(5) まとめ
私的諮問機関について、その設置自体は違法としても、損害賠償請求等について認めた判例は、高裁レベルでは、平成21年6月4日広島高裁判決に見られる程度である。
損害賠償請求等を認めない理由としては、平成25年11月7日大阪高裁判決及び平成27年6月25日大阪高裁判決では、附属機関の意義の解釈について必ずしも一致をみていないことなどから、故意又は過失により支出がなされたとはいえないというものである。以前の判例では、平成14年1月30日さいたま地裁判決において、支出した経費は各委員が会議に出席して提供した役務の対価として相当であるとして損害がないと判断したものがあるが、その後そうした判断をしているものは見当たらない。

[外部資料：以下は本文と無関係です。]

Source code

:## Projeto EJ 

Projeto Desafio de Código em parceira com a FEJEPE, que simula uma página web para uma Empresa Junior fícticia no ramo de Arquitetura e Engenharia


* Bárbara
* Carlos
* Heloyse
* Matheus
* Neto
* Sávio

『判例地方自治412号』(P9)では、「附属機関条例主義について厳格な判断がなされて支出の違法性までは認定されている現状で、今後、法律あるいは条例によらずして設置される附属機関への支出が違法であることの認識が難しかったとの理由で、長の故意・過失を否定する裁判例がいつまで続くのかは、全く不明であるといわざるをえません」とあるが、立法的な解決が必要な分野と言えるのではないだろうか。
なお、国においては、大臣の私的諮問機関というようなものが置かれる。これとパラレルに考えるのであれば、例えば自治体の部長の私的諮問機関というような位置付けをすれば、自治体の機関ではないため、とりあえず附属機関性はないように思うが、訴訟リスクを考えた場合、それが適当かどうかは疑問が残るところだろう。